Anoche volví a matar.
Sucedió tal y como estaba previsto, sin nada que se saliera del guion preestablecido. Como debe ser.
Las órdenes eran claras: el sujeto tenía que ser liquidado, sin dejar la menor posibilidad de que sobreviviera, lo cual no fue muy difícil, sabiendo que era un anciano. El individuo vivía en los subsuelos del Barrio Gótico, justo debajo del antiguo edificio que sirve de oficinas a la agencia de detectives llamada «Verum».
Sus trabajadores no conocen su nombre real, lo llaman simplemente «Jefe», y tampoco se preocupan de saber su verdadera identidad.
Tiene suerte, ya que no creo que esos detectivuchos quisieran trabajar para alguien que ha pasado veinte años de su vida en prisión...
Sí, lo averigüé todo de él. Desde sus notas escolares hasta el informe sobre una operación de rodilla que le realizaron a los cincuenta años. A partir de allí, el rastro se pierde.
Encontré a esa rata en su escondrijo, al que conseguí llegar a través de las alcantarillas. Odio el maldito el olor que había allí. En ese sitio apestoso malvive ese traidor, rodeado de ordenadores y libros.
Mejor dicho, malvivía…
Todavía recuerdo la cara de absoluto terror que puso al verme, vestido yo con un traje de látex negro y con un revólver en mano. Los revólveres son mis armas favoritas: preciosas, fáciles de usar, permiten usar munición más potente que otras armas cortas y además su dueño puede hacer alarde de una gran puntería.
Soy un gran coleccionista de pistolas.

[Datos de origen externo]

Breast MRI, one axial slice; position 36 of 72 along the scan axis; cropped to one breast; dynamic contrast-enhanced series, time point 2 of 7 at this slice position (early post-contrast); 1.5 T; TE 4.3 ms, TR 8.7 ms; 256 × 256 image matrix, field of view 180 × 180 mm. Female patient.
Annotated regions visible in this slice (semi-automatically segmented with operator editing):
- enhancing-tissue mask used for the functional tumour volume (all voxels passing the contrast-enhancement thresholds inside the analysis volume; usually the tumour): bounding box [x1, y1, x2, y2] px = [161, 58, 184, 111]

Creo que es el mayor logro de la humanidad. Un instrumento con tal poder es capaz de imponer el orden y la ley usando la mejor amenaza que existe: la pérdida de la propia vida.

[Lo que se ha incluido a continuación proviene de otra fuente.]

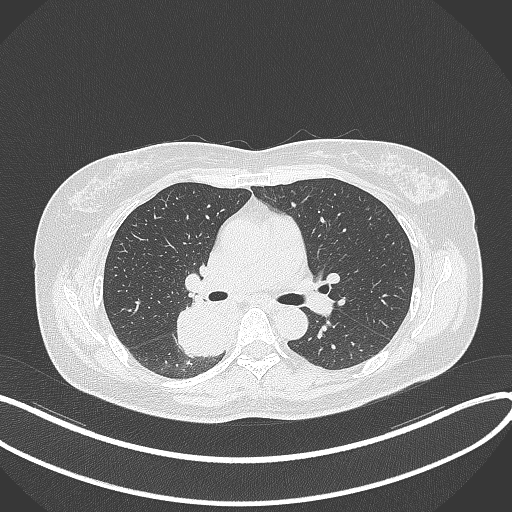
Chest CT, one axial slice; slice 216 of 331 in the series (ordered by position); lung window (W 1500 / L -600 HU); 512 × 512 image matrix. Patient: female, 54 years. Case-level facts recorded for this patient, not image findings: clinical TNM (as recorded): T4 N0 M0.
Annotated regions visible in this slice (rectangle marked by the reading radiologist):
- lung tumour (recorded histology: adenocarcinoma): bounding box (x1, y1, x2, y2) in pixels: (172, 294, 230, 363)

El fin no justifica los medios… Qué idiotez. Por supuesto que los justifica. ¿Acaso no justifica el bien común la elección de un mal menor? Matar es totalmente legítimo, siempre y cuando se mate a la persona adecuada.

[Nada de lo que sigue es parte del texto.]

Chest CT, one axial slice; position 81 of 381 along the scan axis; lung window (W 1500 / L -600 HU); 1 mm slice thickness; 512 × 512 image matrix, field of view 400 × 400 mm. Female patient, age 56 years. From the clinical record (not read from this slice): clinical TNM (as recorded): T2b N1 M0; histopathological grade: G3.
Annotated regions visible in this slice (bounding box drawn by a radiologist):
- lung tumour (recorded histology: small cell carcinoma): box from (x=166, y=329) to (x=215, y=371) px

El problema reside en saber qué personas merecen morir. Yo lo veo claro. Los que merecen morir son aquellos que atacan a la sociedad intentado desviarla del camino correcto.
Los que quieren destruir el Sistema deben morir.
El Sistema nos da felicidad, nos permite vivir pacíficamente y tener cosas necesarias como coches, casas o prostitutas. El Sistema es como las armas: frío, potente, implacable, perfectamente diseñado para acertar siempre. Es bello.
Como siempre que me ocurre antes de disparar un arma, noté que mi pene se erguía. Es lógico. La emoción de saber que tienes el poder para decidir quién vive o quien muere te hacer sentir tan omnipotente como Dios.
Pero quería que aquella rata apestosa sufriera, y decidí ver cómo reaccionaba al pronunciar su verdadero nombre:
―Antonio Rand.
―¿Has venido a matarme? ―el hombre había comprendido la situación. Miré su piel chamuscada.
―Tú ya estás muerto ―le dije―. Lo que pasa es que la muerte no ha sido capaz de encontrar tu escondite.
―¿Quién te envía?
―¿A ti que te parece? ―le apunté con el arma, pero esperé unos segundos para ver que hacía. Estaba gozando con la situación.
―El Estado no perdona ―dijo Rand, finalmente―. La mayor organización criminal jamás creada...
―¿Tú crees? Es irónico que quién diga eso sea un hombre que fue encarcelado por intentar volar por los aires las Cortes en 1970. ¿Saben tus detectives que trabajan para un terrorista?
―¡Lo hice porque tenía ideales! ―gritó el viejo y me reí―. ¡Ideales! Los ideales hacen que el fuego de nuestras almas no se consuma. Y el ideal por el cual yo he dado mi vida es la Libertad. Siempre luché para no ser esclavo de gobiernos, bancos o multinacionales. Luché para que mi vida tuviera un sentido y daría hasta la última gota de mi sangre con tal de dejar ver a tus jefes que se equivocan. Ojalá pudiera mostrarles que siempre habrá gente dispuesta a pensar libremente. Una vez que pruebas el sabor de la Libertad, te vuelves adicto a su aroma. ¿Pero tú no entiendes de eso, verdad? Lo único que te importa es servir a la mano que te da de comer. Eres una máquina, no una persona.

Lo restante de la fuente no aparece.